Multiple Realisation of Real-coded Genetic Algorithm: A Tool For 2D Traveltime Tomographic Inversion

SUMMARY Seismic traveltime tomography provides method for direct estimation of velocity distribution in the subsurface from the P or S-wave first arrival traveltime data. Some of the seismic tomographic algorithms like - SIRT, ART and LSQR are widely used for their low compute intensiveness. But they may not yield the better image of the complex subsurface and especially with poor initial model. Also, these methods belong to the category of local optimization techniques, which are likely to get stuck in local minima and are derivative based. Genetic Algorithms (GA), in turn, one of the most popular global optimization method which works even with poor or no initial guess and without derivatives too. It can work well in various operator and coding modifications, e.g., binary and real number coding etc, with any global optimization problem.
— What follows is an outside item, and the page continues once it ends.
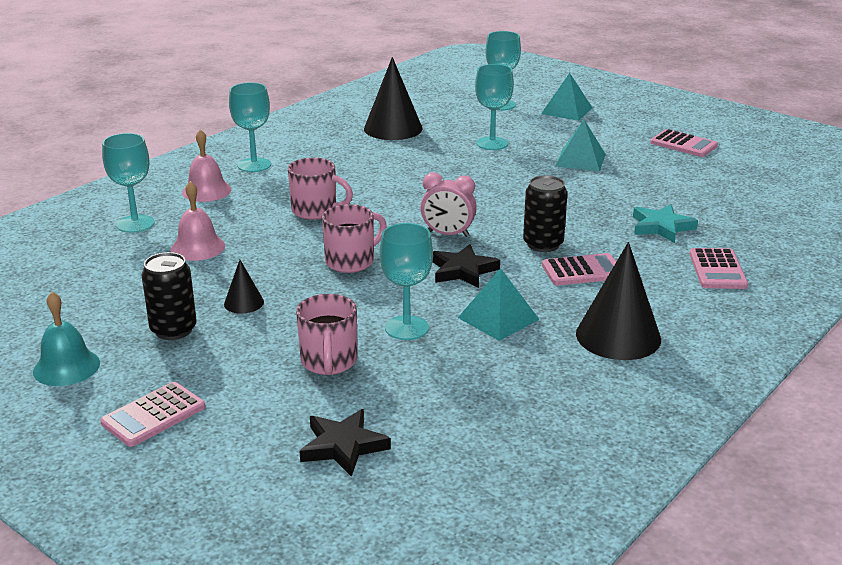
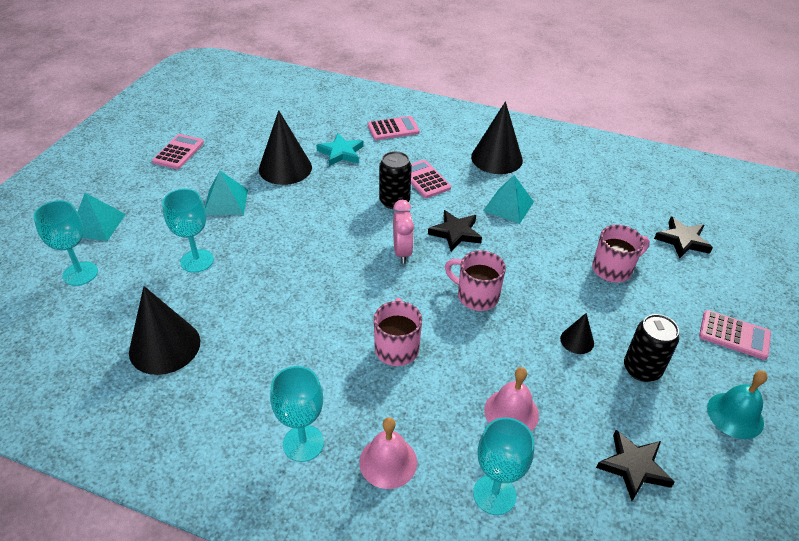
camera: 110 degrees left, 15 degrees up
(86, 289) = (633, 467): none -> black star
(406, 328) = (548, 243): turquoise goblet -> none
(635, 192) = (285, 168): none -> black cone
Any inversion algorithm consists of two important modules; one is the optimization technique and other is the forward modeler scheme. We have to start with certain model, which is nothing but the set of parameter values to be inverted, do a forward modeling, compare the results with the experimental data, update the guess using the optimization method and repeat the process until the match is satisfactory. In current investigation, we are dealing with a problem of inverting the first arrival traveltime data to reconstruct the subsurface velocity model which is nothing but a tomographic inversion problem. Our aim of the present study, is to develop and demonstrate an efficient and robust tool for traveltime tomographic inversion. To achieve this, we have developed an inversion algorithm taking real-coded genetic algorithm (RCGA) as optimization technique and used its multiple realization (run), in order to make sure that we are really near to the global minima. Here, the forward modeler is an efficient finite difference based scheme for 2D first arrival traveltime calculation of a given velocity model. The developed algorithm is highly compute intensive, hence parallelized using Hybrid Island model. The results and the performance of the algorithm are presented and discussed here for a complex synthetic velocity model.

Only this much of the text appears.